I wrote last week about how performance troubleshooting is a problem with multiple dimensions. From the client, across the network, and into the application server, there are many places where application performance can be impacted. One of the key parts of performance troubleshooting is sorting through all those dimensions, then finding the one that is limiting application performance. Unfortunately, there are many more dimensions when your applications are inside virtual machines. Understanding and considering these dimensions is critical to performance troubleshooting in a virtual environment.
The first place we add more dimensions is between the VM and the hypervisor. VM-sizing as well as virtual HBA and NIC selection all play a part in application performance. Then there is the hypervisor and its configuration. A lot of the same issues that affect operating systems also effect hypervisors. Are updates applied? Is the storage configuration correct? How about NIC teaming? Even simple things like storage vendor recommended optimization can make a big difference to the performance of applications in the VMs.
The next dimension is that multiple VMs share a single physical server. So your application’s performance may be dependent on the behavior of other VMs. If another VM, or group of VMs, uses most of the physical CPU, then your application may run slow. If your VM resides on the same storage as a bunch of VDI desktops, then storage performance will fluctuate. We see this noisy neighbor problem most often in cloud environments. But noisy neighbors absolutely can happen in on-premises virtualization. A particular challenge is the invisibility of hypervisor issues to the VM and its applications. The operating system inside a VM will report the clock speed of the underlying physical CPU, even if it is only getting a small fraction of the CPU cycles. A VM that uses 100% of its CPU is not necessarily getting 100% of a CPU, it is just using 100% if what it gets from the hypervisor.

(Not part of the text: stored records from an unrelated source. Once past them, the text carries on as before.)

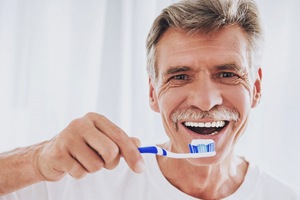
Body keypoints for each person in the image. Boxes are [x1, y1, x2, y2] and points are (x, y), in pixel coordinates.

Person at [1, 0, 299, 199]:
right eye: (180, 76)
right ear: (153, 93)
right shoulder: (84, 180)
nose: (206, 102)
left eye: (227, 74)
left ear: (256, 87)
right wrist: (37, 162)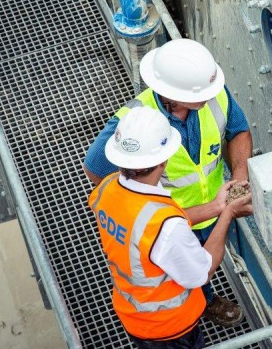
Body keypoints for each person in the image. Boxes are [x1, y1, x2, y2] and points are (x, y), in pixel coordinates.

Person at [84, 38, 252, 327]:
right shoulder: (136, 123)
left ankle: (204, 300)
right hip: (168, 224)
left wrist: (239, 178)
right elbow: (96, 169)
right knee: (182, 271)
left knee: (195, 267)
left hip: (212, 207)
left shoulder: (212, 93)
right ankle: (202, 302)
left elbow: (239, 131)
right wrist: (142, 205)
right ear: (171, 93)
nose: (211, 95)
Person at [88, 106, 253, 348]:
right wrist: (228, 213)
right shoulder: (165, 224)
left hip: (133, 314)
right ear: (163, 161)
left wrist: (216, 207)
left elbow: (151, 225)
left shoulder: (108, 188)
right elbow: (201, 271)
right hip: (169, 329)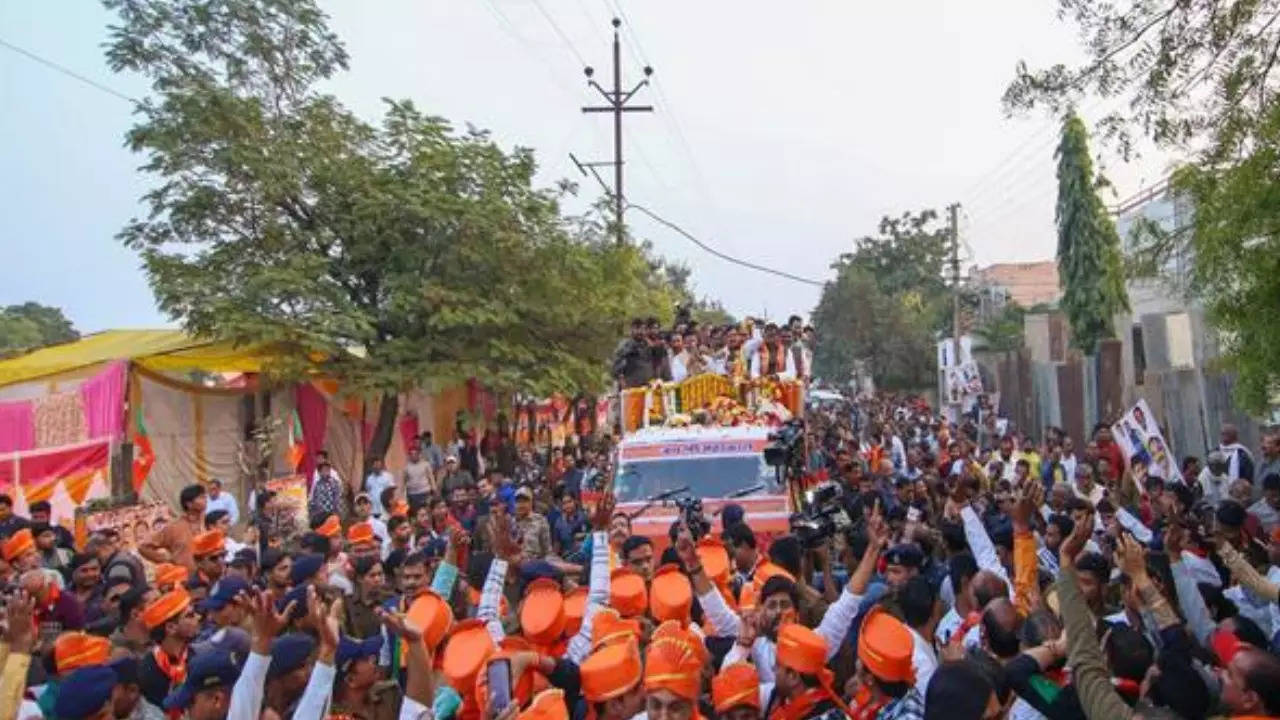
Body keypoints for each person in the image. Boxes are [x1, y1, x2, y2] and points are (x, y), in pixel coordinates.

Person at [140, 484, 207, 572]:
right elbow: (143, 547)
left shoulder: (210, 522)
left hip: (211, 578)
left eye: (205, 497)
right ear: (189, 504)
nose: (205, 500)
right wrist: (166, 560)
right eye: (201, 497)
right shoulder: (174, 527)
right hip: (185, 580)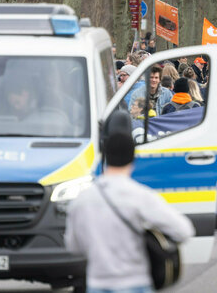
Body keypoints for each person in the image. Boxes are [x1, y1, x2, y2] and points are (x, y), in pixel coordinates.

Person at [65, 115, 194, 293]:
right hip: (135, 281)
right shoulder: (141, 196)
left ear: (105, 156)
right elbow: (184, 230)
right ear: (133, 158)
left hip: (97, 282)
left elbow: (73, 246)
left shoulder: (82, 199)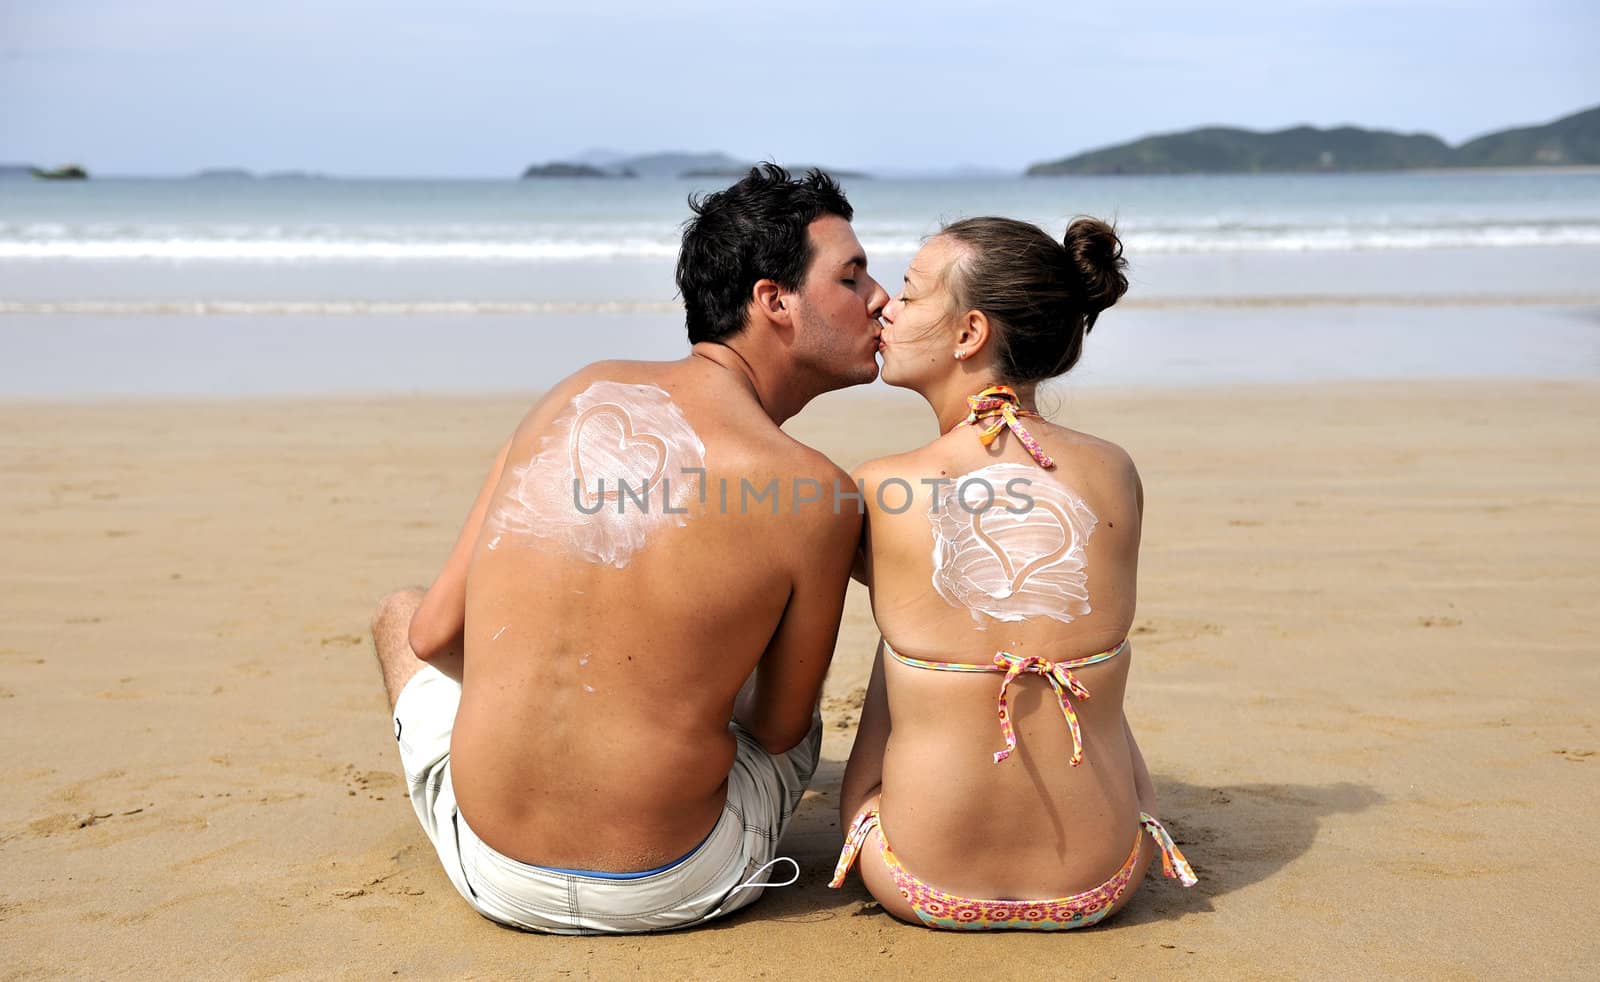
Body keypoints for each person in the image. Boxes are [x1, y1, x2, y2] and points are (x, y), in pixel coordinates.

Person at [369, 165, 888, 934]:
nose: (880, 296)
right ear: (773, 300)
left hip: (495, 872)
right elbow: (778, 732)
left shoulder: (575, 393)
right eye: (852, 277)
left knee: (399, 612)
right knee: (756, 666)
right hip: (676, 881)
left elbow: (434, 636)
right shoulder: (814, 491)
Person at [830, 216, 1197, 930]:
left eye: (906, 293)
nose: (885, 307)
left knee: (909, 631)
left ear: (969, 335)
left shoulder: (880, 486)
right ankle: (1137, 821)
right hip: (1106, 882)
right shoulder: (1113, 471)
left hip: (916, 883)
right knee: (1075, 644)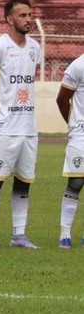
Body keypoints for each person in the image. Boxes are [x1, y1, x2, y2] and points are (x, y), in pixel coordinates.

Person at [0, 0, 41, 249]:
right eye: (23, 15)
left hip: (28, 126)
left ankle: (19, 235)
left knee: (24, 180)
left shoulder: (35, 47)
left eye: (29, 15)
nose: (28, 20)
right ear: (9, 19)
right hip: (3, 126)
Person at [55, 51, 84, 248]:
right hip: (81, 134)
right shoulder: (78, 65)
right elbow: (62, 99)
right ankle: (65, 234)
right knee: (76, 182)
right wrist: (74, 124)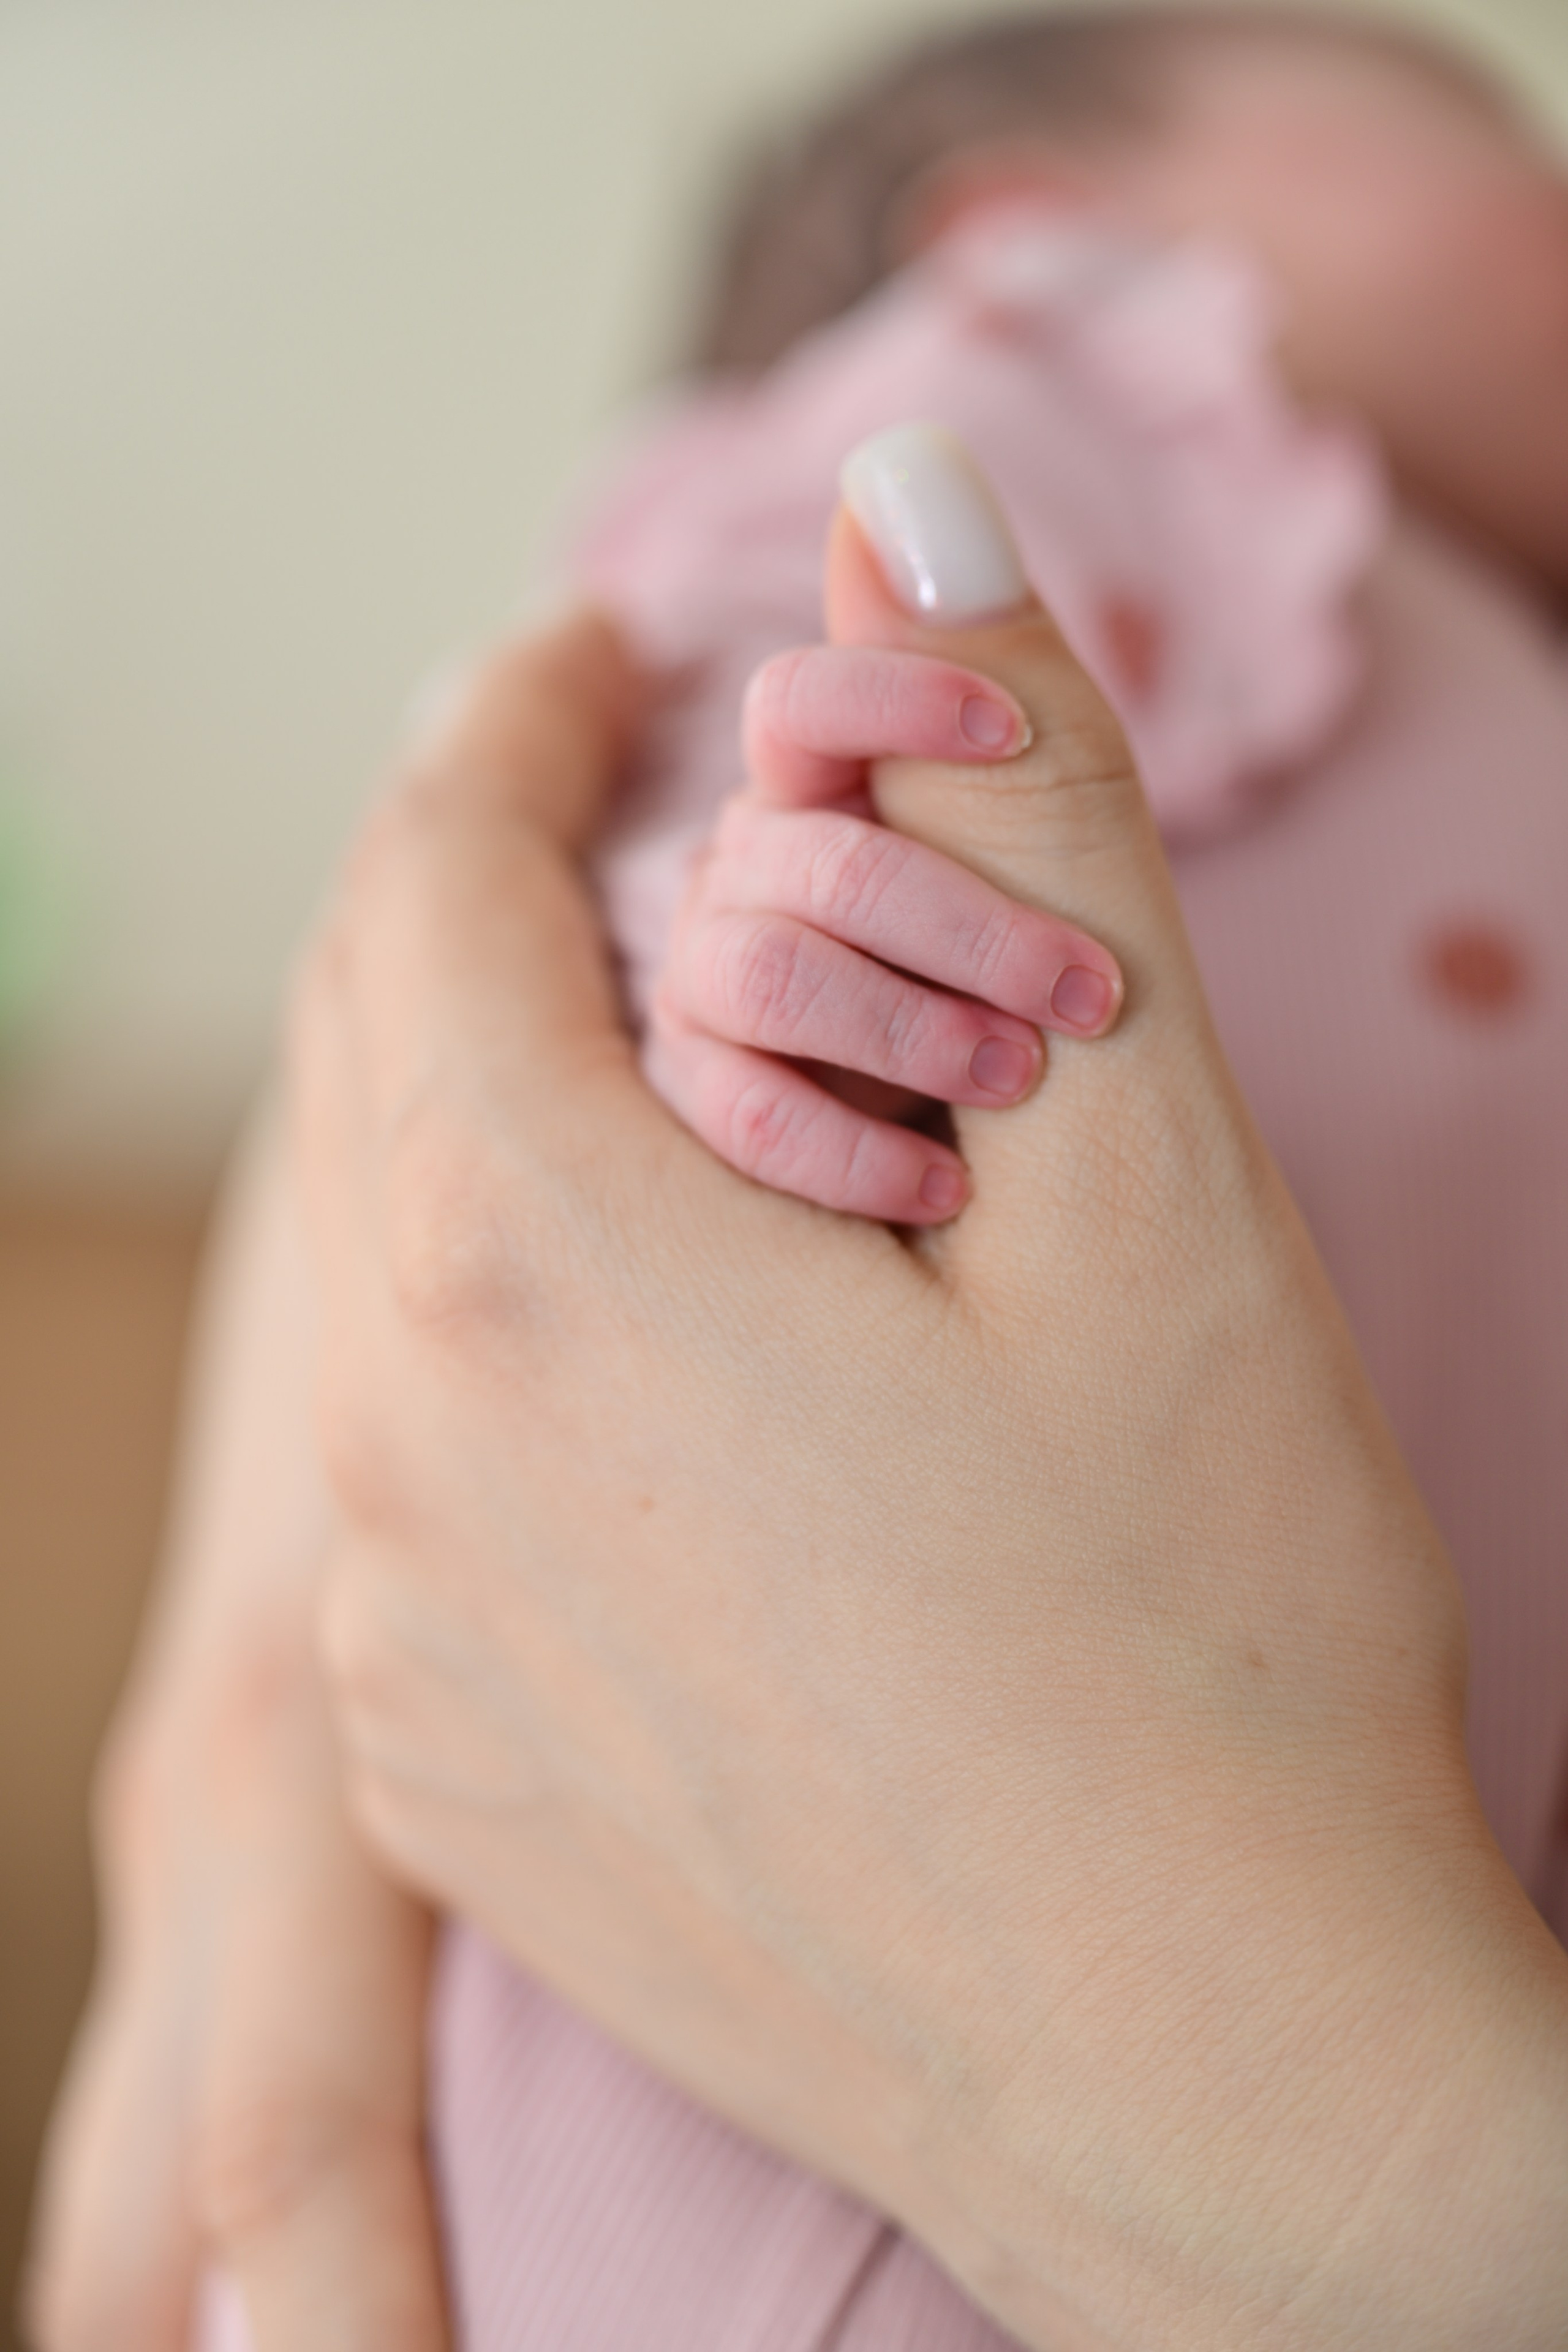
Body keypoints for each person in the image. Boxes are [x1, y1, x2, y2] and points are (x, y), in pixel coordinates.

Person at [26, 7, 1568, 2349]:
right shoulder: (1083, 400)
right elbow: (709, 713)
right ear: (1027, 220)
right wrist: (771, 930)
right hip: (695, 2060)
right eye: (1485, 126)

There is a time dimension here, too; one related to the portability and mobility of VMs. Your application server may move from one virtualization host to another over time. So can other VMs. The noisy neighbor VM that caused a performance issue half an hour ago may be nowhere near your VM right now. On most hypervisors, VMs can also move from one piece of storage to another. That performance issue yesterday might have triggered an automated movement of your VM to a better storage location. The migration made the performance problem disappear. This VM mobility can lead to performance issues being intermittent, they only manifest when a specific other VM is on the same physical host.
Another virtualization dimension is when the user’s PC is really a VM. VDI adds more dimension to performance. There is a whole network between the user and their PC, as well as another device right in front of the user that may bring its own performance issues. Users seldom have the right words to differentiate a slow VDI session from a slow application. All of the noisy neighbor issues we see with server VMs are multiplied with desktops.
Virtualization has enabled many awesome changes in the data center. But virtualization has added serious complexity to performance troubleshooting. There are so many dimensions to understand to find and resolve the restricting dimension.